Department of Pulmonary Medicine and Multidisciplinary Sleep Disorders Centre, Antwerp University Hospital and University of Antwerp, Wilrijkstraat 10, Edegem 2650, Belgium.
Respir Res. 2013 Nov 20;14(1):132. doi: 10.1186/1465-9921-14-132.
The overlap syndrome of obstructive sleep apnoea (OSA) and chronic obstructive pulmonary disease (COPD), in addition to obesity hypoventilation syndrome, represents growing health concerns, owing to the worldwide COPD and obesity epidemics and related co-morbidities. These disorders constitute the end points of a spectrum with distinct yet interrelated mechanisms that lead to a considerable health burden. The coexistence OSA and COPD seems to occur by chance, but the combination can contribute to worsened symptoms and oxygen desaturation at night, leading to disrupted sleep architecture and decreased sleep quality. Alveolar hypoventilation, ventilation-perfusion mismatch and intermittent hypercapnic events resulting from apneas and hypopneas contribute to the final clinical picture, which is quite different from the "usual" COPD. Obesity hypoventilation has emerged as a relatively common cause of chronic hypercapnic respiratory failure. Its pathophysiology results from complex interactions, among which are respiratory mechanics, ventilatory control, sleep-disordered breathing and neurohormonal disturbances, such as leptin resistance, each of which contributes to varying degrees in individual patients to the development of obesity hypoventilation. This respiratory embarrassment takes place when compensatory mechanisms like increased drive cannot be maintained or become overwhelmed. Although a unifying concept for the pathogenesis of both disorders is lacking, it seems that these patients are in a vicious cycle. This review outlines the major pathophysiological mechanisms believed to contribute to the development of these specific clinical entities. Knowledge of shared mechanisms in the overlap syndrome and obesity hypoventilation may help to identify these patients and guide therapy.
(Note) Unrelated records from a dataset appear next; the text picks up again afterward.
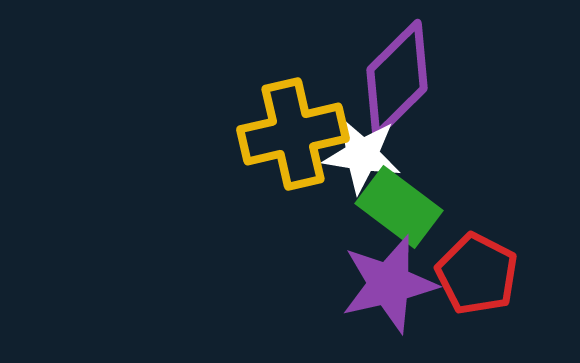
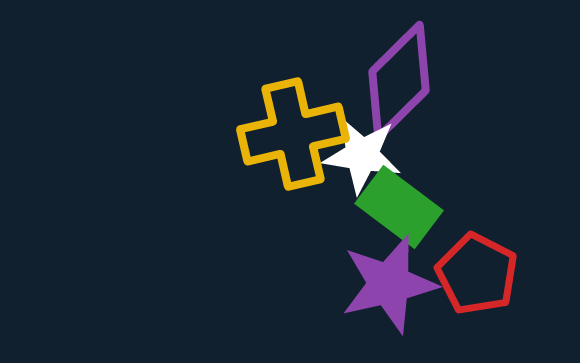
purple diamond: moved 2 px right, 2 px down
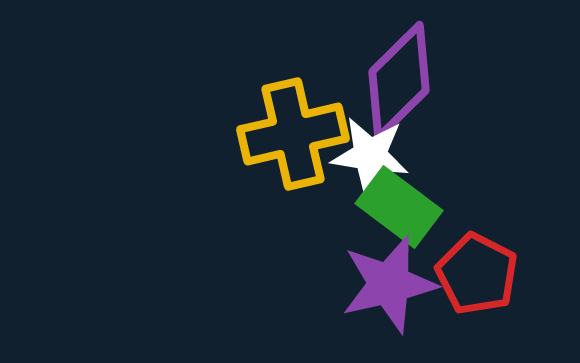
white star: moved 8 px right
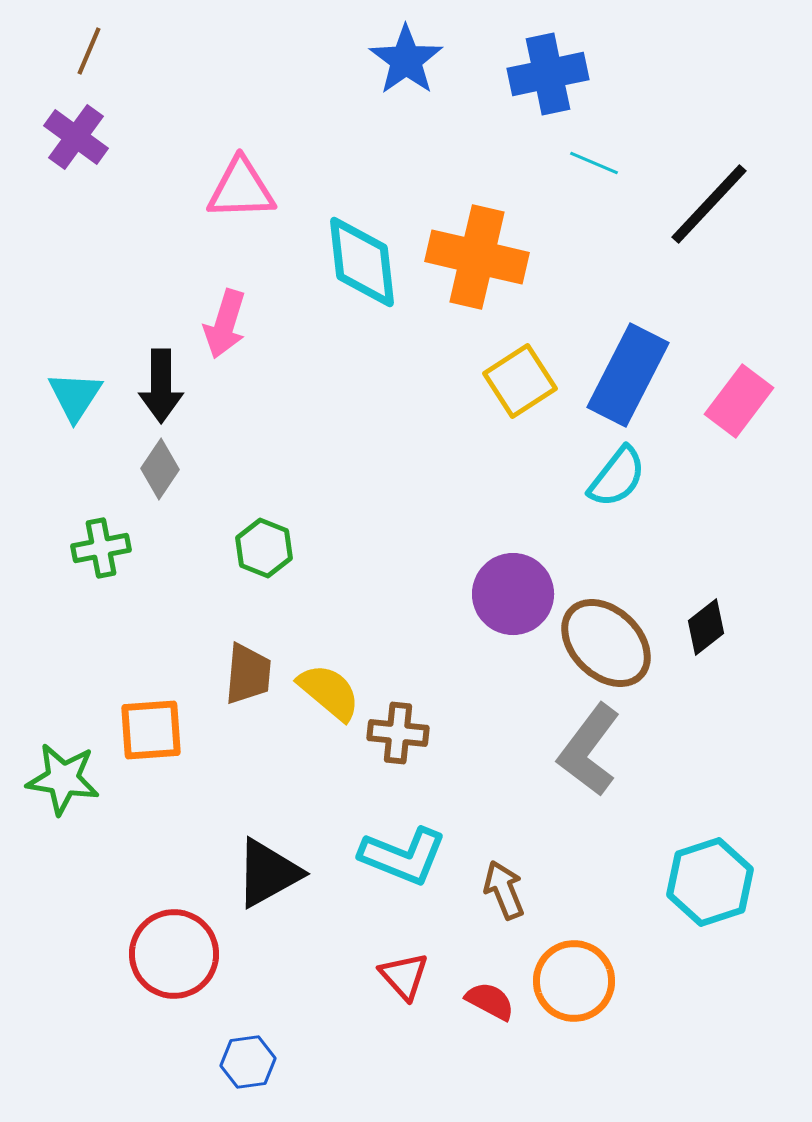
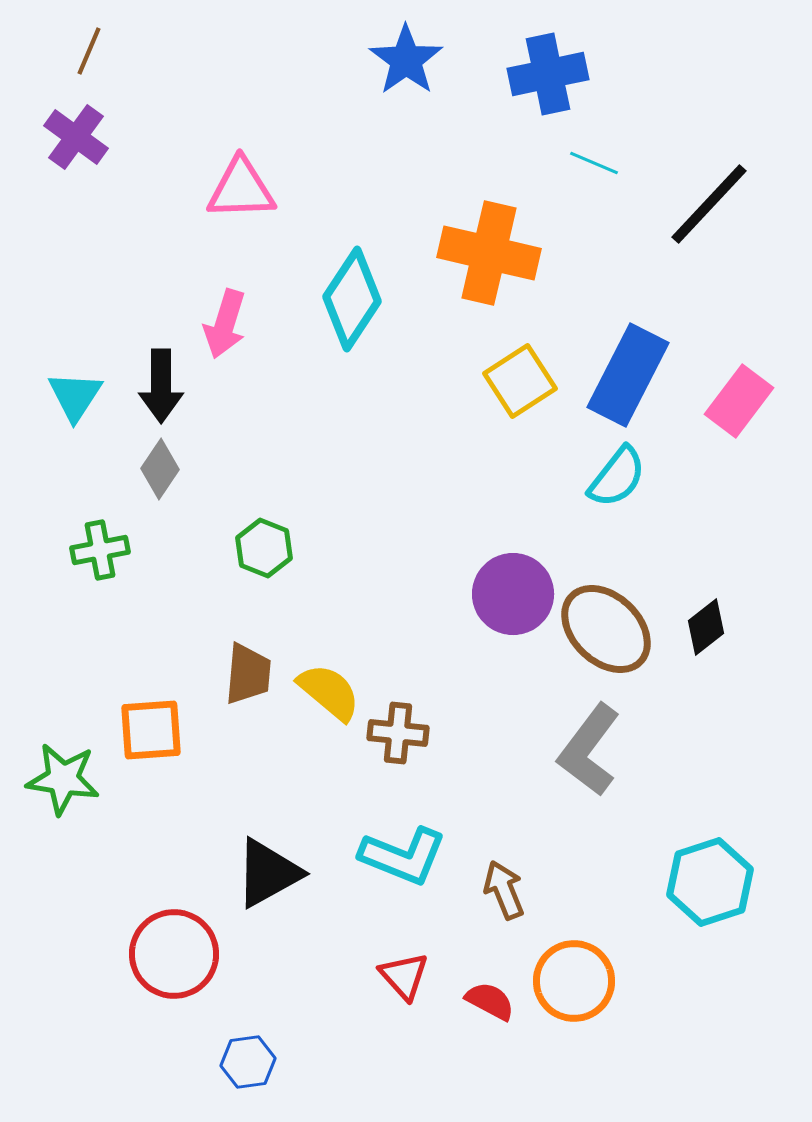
orange cross: moved 12 px right, 4 px up
cyan diamond: moved 10 px left, 37 px down; rotated 40 degrees clockwise
green cross: moved 1 px left, 2 px down
brown ellipse: moved 14 px up
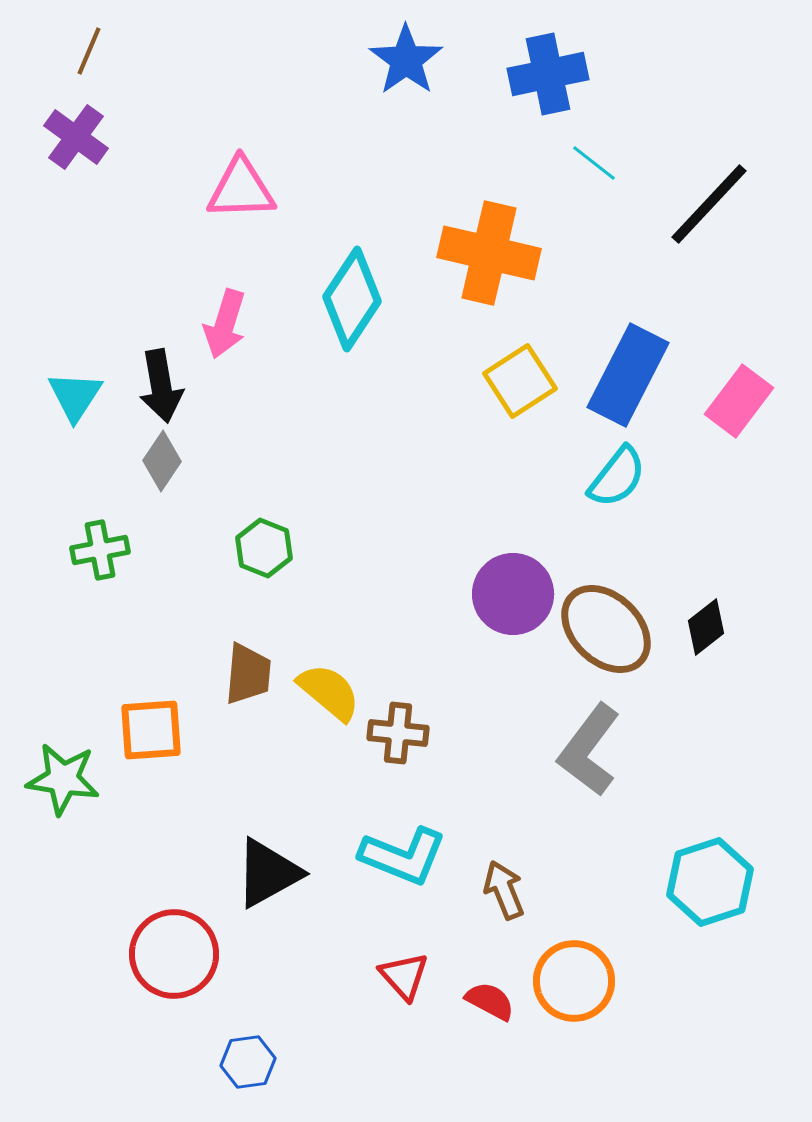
cyan line: rotated 15 degrees clockwise
black arrow: rotated 10 degrees counterclockwise
gray diamond: moved 2 px right, 8 px up
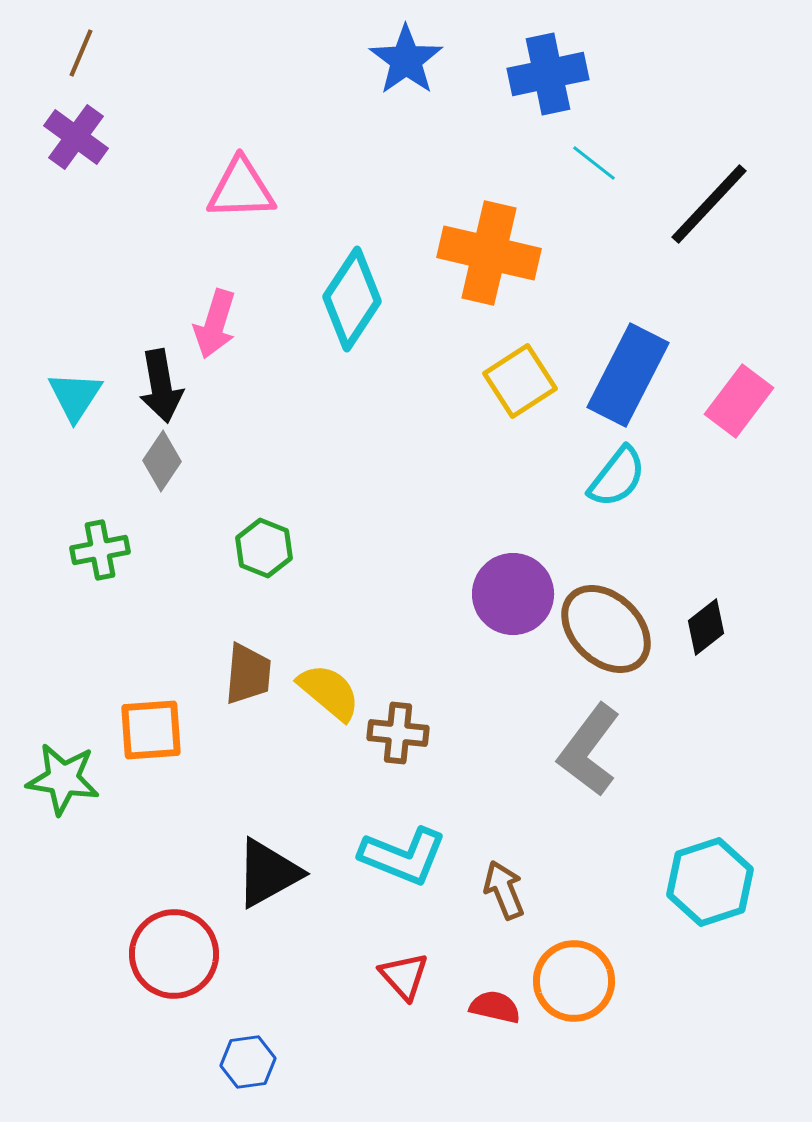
brown line: moved 8 px left, 2 px down
pink arrow: moved 10 px left
red semicircle: moved 5 px right, 6 px down; rotated 15 degrees counterclockwise
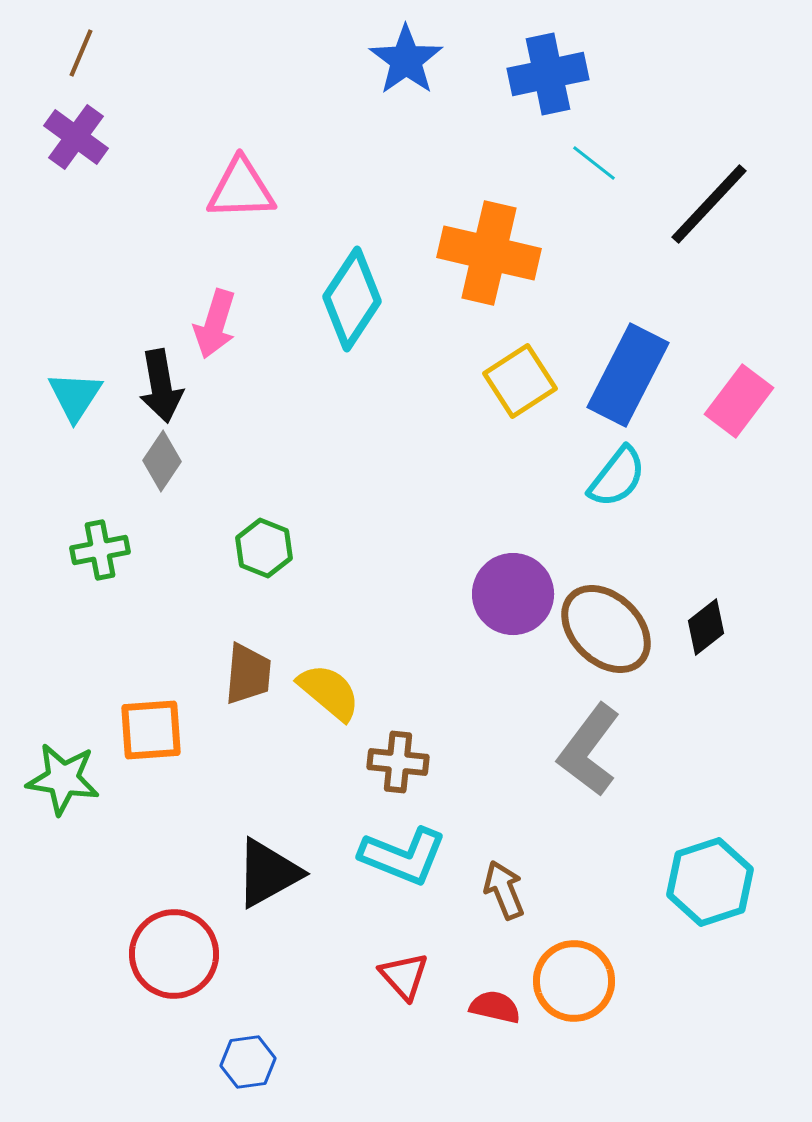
brown cross: moved 29 px down
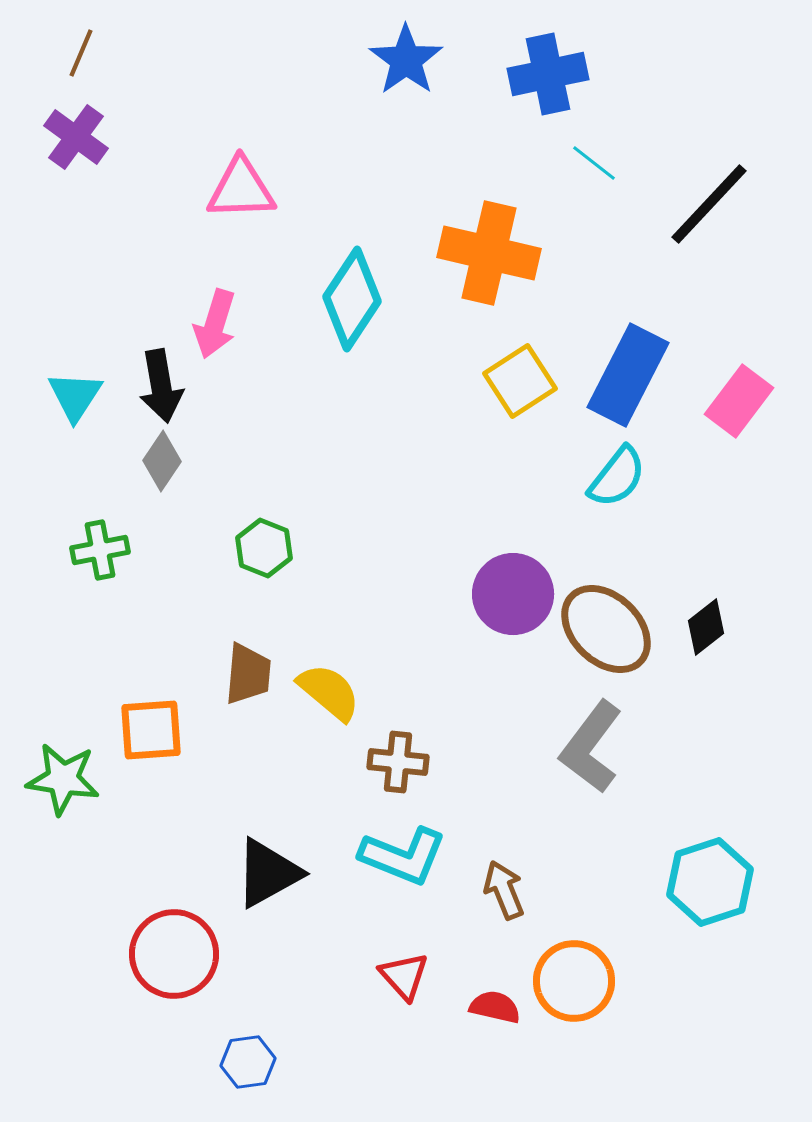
gray L-shape: moved 2 px right, 3 px up
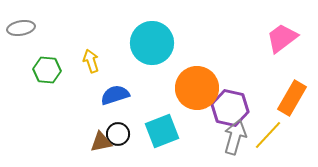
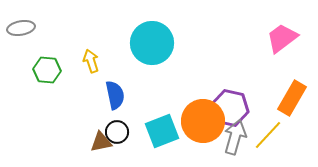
orange circle: moved 6 px right, 33 px down
blue semicircle: rotated 96 degrees clockwise
black circle: moved 1 px left, 2 px up
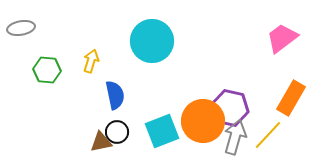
cyan circle: moved 2 px up
yellow arrow: rotated 35 degrees clockwise
orange rectangle: moved 1 px left
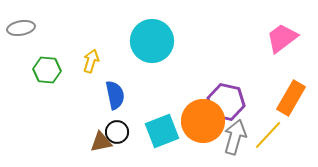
purple hexagon: moved 4 px left, 6 px up
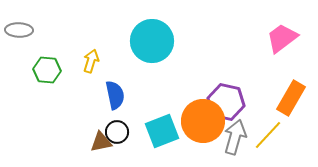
gray ellipse: moved 2 px left, 2 px down; rotated 12 degrees clockwise
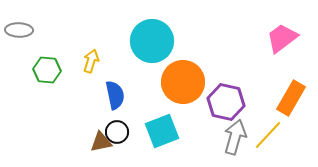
orange circle: moved 20 px left, 39 px up
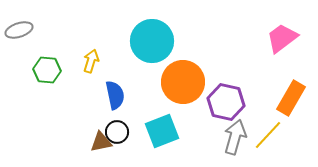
gray ellipse: rotated 20 degrees counterclockwise
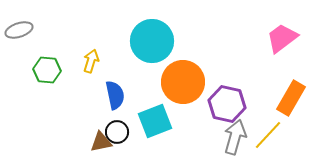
purple hexagon: moved 1 px right, 2 px down
cyan square: moved 7 px left, 10 px up
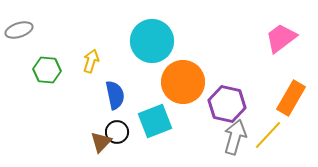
pink trapezoid: moved 1 px left
brown triangle: rotated 35 degrees counterclockwise
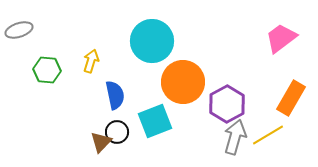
purple hexagon: rotated 18 degrees clockwise
yellow line: rotated 16 degrees clockwise
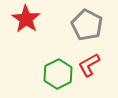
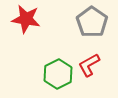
red star: rotated 24 degrees counterclockwise
gray pentagon: moved 5 px right, 3 px up; rotated 8 degrees clockwise
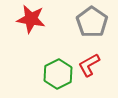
red star: moved 5 px right
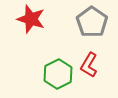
red star: rotated 8 degrees clockwise
red L-shape: rotated 30 degrees counterclockwise
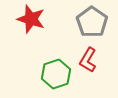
red L-shape: moved 1 px left, 5 px up
green hexagon: moved 2 px left; rotated 8 degrees clockwise
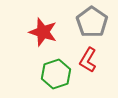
red star: moved 12 px right, 13 px down
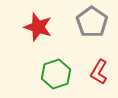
red star: moved 5 px left, 5 px up
red L-shape: moved 11 px right, 12 px down
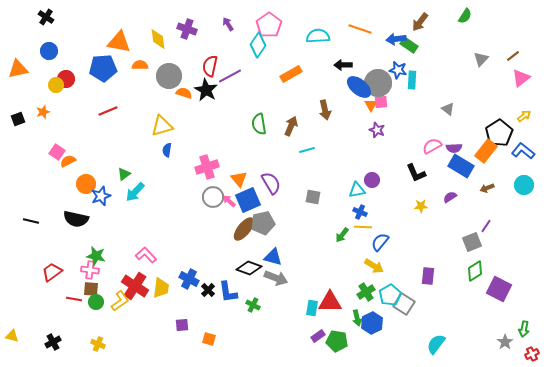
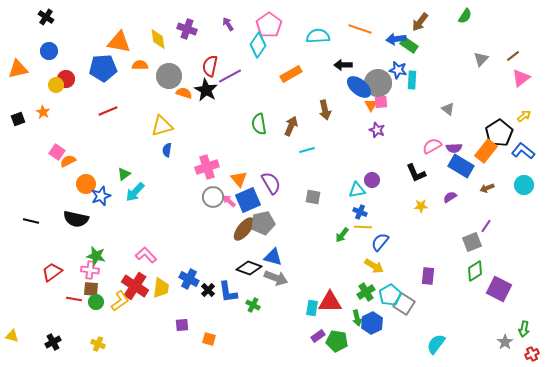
orange star at (43, 112): rotated 24 degrees counterclockwise
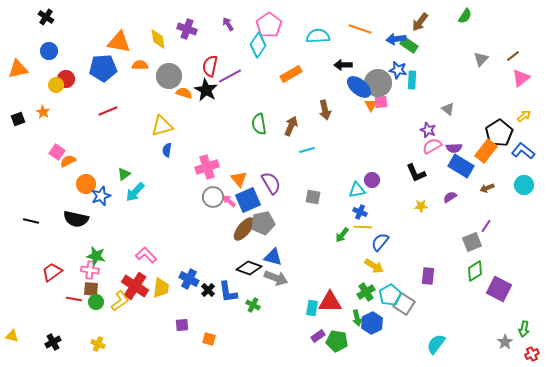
purple star at (377, 130): moved 51 px right
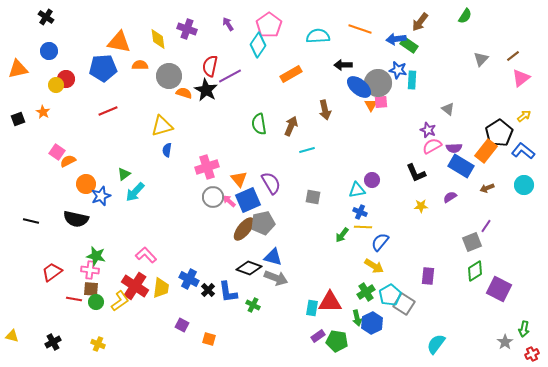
purple square at (182, 325): rotated 32 degrees clockwise
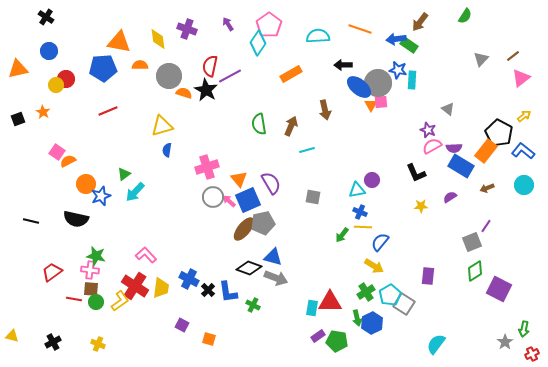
cyan diamond at (258, 45): moved 2 px up
black pentagon at (499, 133): rotated 12 degrees counterclockwise
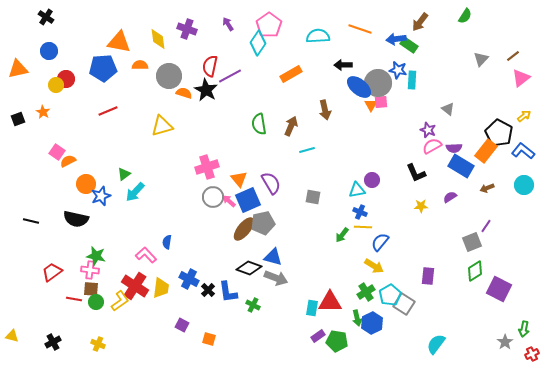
blue semicircle at (167, 150): moved 92 px down
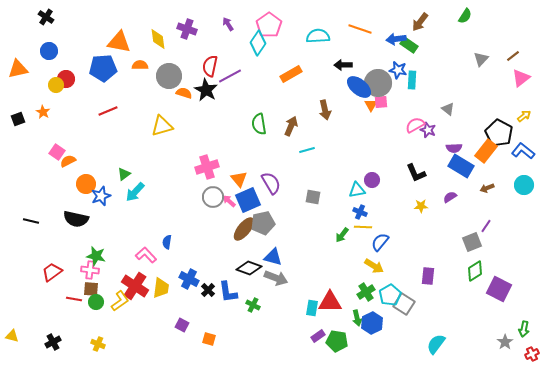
pink semicircle at (432, 146): moved 17 px left, 21 px up
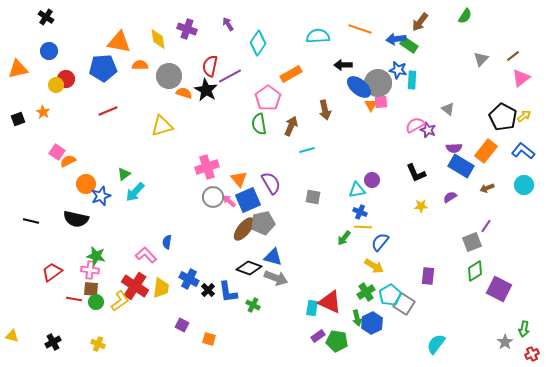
pink pentagon at (269, 25): moved 1 px left, 73 px down
black pentagon at (499, 133): moved 4 px right, 16 px up
green arrow at (342, 235): moved 2 px right, 3 px down
red triangle at (330, 302): rotated 25 degrees clockwise
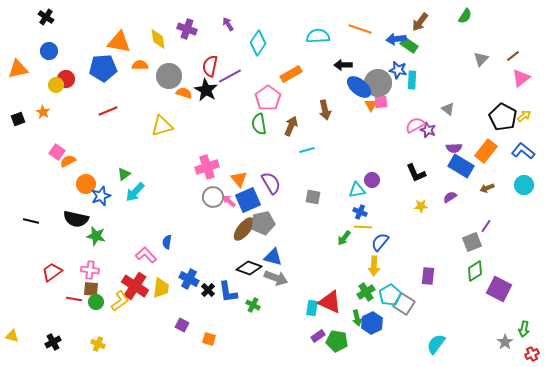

阻塞性睡眠呼吸暂停(OSA)和慢性阻塞性肺疾病(COPD)的重叠综合征,除肥胖低通气综合征外,由于全球 COPD 和肥胖症的流行以及相关的合并症,代表了日益严重的健康问题。这些疾病构成了具有不同但相互关联的机制的疾病谱的终点,导致了相当大的健康负担。OSA 和 COPD 的共存似乎是偶然发生的,但这种组合可能会导致症状恶化和夜间氧饱和度下降,从而导致睡眠结构中断和睡眠质量下降。由于呼吸暂停和低通气导致的肺泡通气不足、通气/灌注不匹配和间歇性高碳酸血症事件,导致了最终的临床特征,这与“通常”的 COPD 有很大不同。肥胖低通气已成为慢性高碳酸血症呼吸衰竭的一个相对常见的原因。其病理生理学是由复杂的相互作用引起的,其中包括呼吸力学、通气控制、睡眠呼吸障碍和神经激素紊乱,如瘦素抵抗,这些因素在个体患者中以不同程度导致肥胖低通气的发展。当不能维持或超过代偿机制(如增加驱动力)时,就会发生这种呼吸窘迫。尽管缺乏这两种疾病发病机制的统一概念,但这些患者似乎处于恶性循环中。这篇综述概述了被认为有助于这些特定临床实体发展的主要病理生理机制。对重叠综合征和肥胖低通气共享机制的认识,可能有助于识别这些患者并指导治疗。